There are moments in the film that hint at something darker, at what may be going on inside Khadr’s head and his struggle to overcome trauma. He admits that during his first night of freedom at the Edneys’, he lay awake for hours.

He says that in some ways he’s still like a fifteen-year-old kid. He struggles with talking to new people and standing up for himself. In Guantanamo, he says, he became adept at concealing his emotions. “It’s going to take some time, hopefully not too long . . . to ease up and let that guard down.

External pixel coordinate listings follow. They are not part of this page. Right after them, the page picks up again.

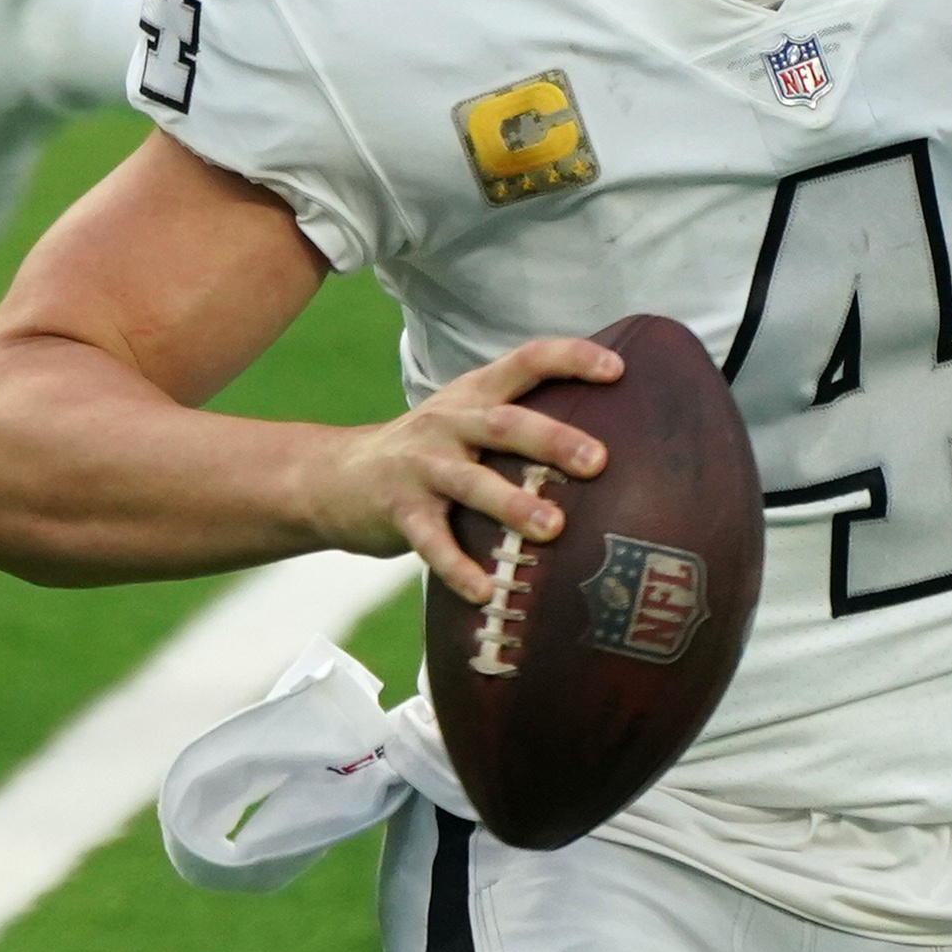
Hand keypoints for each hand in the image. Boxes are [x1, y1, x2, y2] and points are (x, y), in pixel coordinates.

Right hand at [308, 335, 620, 602]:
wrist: (333, 478)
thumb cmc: (427, 452)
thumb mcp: (465, 418)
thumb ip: (518, 420)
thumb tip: (606, 440)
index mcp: (474, 394)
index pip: (526, 361)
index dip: (571, 359)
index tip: (618, 370)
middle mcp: (449, 422)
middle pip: (504, 423)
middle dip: (552, 440)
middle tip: (597, 461)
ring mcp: (421, 467)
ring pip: (471, 482)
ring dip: (513, 505)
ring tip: (553, 528)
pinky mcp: (399, 512)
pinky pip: (432, 542)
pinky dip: (458, 568)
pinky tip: (486, 592)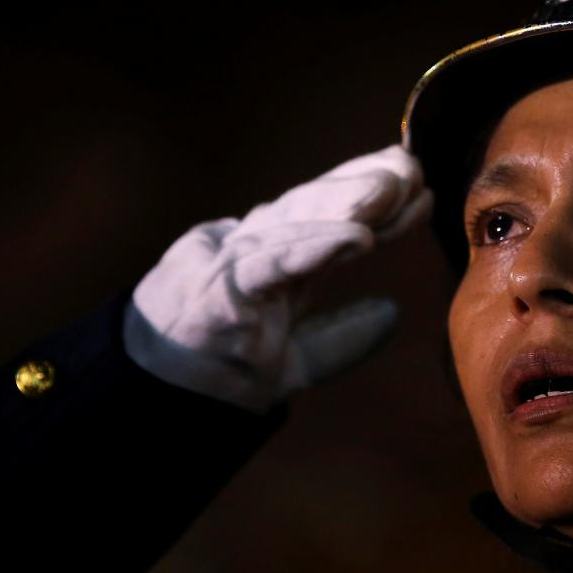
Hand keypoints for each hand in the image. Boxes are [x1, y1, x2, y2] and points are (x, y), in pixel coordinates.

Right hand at [122, 144, 433, 414]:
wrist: (154, 406)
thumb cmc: (217, 374)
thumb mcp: (293, 359)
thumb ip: (341, 336)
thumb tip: (392, 313)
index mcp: (268, 261)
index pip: (323, 219)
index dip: (369, 200)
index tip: (418, 185)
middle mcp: (248, 250)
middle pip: (311, 207)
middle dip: (362, 184)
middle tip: (412, 167)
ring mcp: (228, 264)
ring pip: (291, 222)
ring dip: (344, 202)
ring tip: (392, 186)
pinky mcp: (215, 292)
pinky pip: (270, 264)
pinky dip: (314, 246)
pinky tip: (357, 236)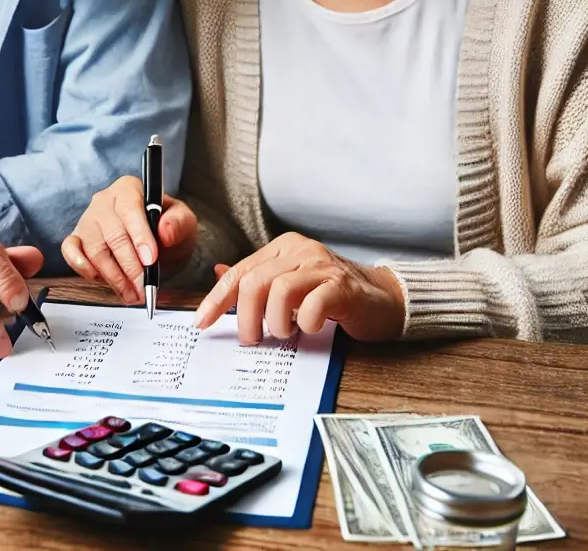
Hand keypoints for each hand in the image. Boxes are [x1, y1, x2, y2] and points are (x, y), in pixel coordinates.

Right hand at [61, 176, 196, 302]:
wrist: (156, 243)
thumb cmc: (167, 228)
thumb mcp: (183, 222)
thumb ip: (178, 224)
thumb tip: (165, 231)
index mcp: (129, 188)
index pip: (130, 209)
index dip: (140, 236)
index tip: (151, 260)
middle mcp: (104, 201)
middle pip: (112, 235)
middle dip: (130, 266)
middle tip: (144, 286)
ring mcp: (87, 220)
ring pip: (95, 249)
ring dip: (114, 276)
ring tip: (133, 294)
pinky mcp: (76, 239)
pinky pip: (70, 251)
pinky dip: (81, 267)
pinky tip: (100, 279)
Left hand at [193, 232, 405, 342]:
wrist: (385, 300)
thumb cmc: (333, 296)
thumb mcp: (291, 283)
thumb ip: (259, 278)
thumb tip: (220, 273)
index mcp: (284, 249)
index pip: (240, 272)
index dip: (218, 299)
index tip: (202, 322)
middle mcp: (301, 251)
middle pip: (254, 282)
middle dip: (246, 318)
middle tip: (253, 339)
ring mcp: (323, 266)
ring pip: (278, 291)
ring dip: (276, 322)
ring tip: (286, 333)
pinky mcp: (343, 287)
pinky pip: (312, 304)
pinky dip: (305, 323)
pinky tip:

One of these days, I’m just going to crawl under the bed and just cry my eyes out.”

We don’t know how Khadr is coping day by day, and we don’t get a sense of how he will handle the momentous task ahead of him—perhaps because he doesn’t want us to. He is media-shy (Shephard has said he was reluctant to participate in the documentary) and if his wish is to fade quietly into obscurity, spilling details about his inner demons won’t help assuage the public’s captivation, or nervousness, with him.

While awaiting the judge’s bail decision, Khadr told Edney that when he got out he wanted to go swimming. After, they went to a nearby lake and Khadr spent hours in the water.

“Prison is a place where you’re really held down, like you almost feel the gravity, everything is weighing you down,” Khadr said at the film’s screening in Calgary. “For me, water is very symbolic because it gives you this sense of weightlessness. I just enjoy it.”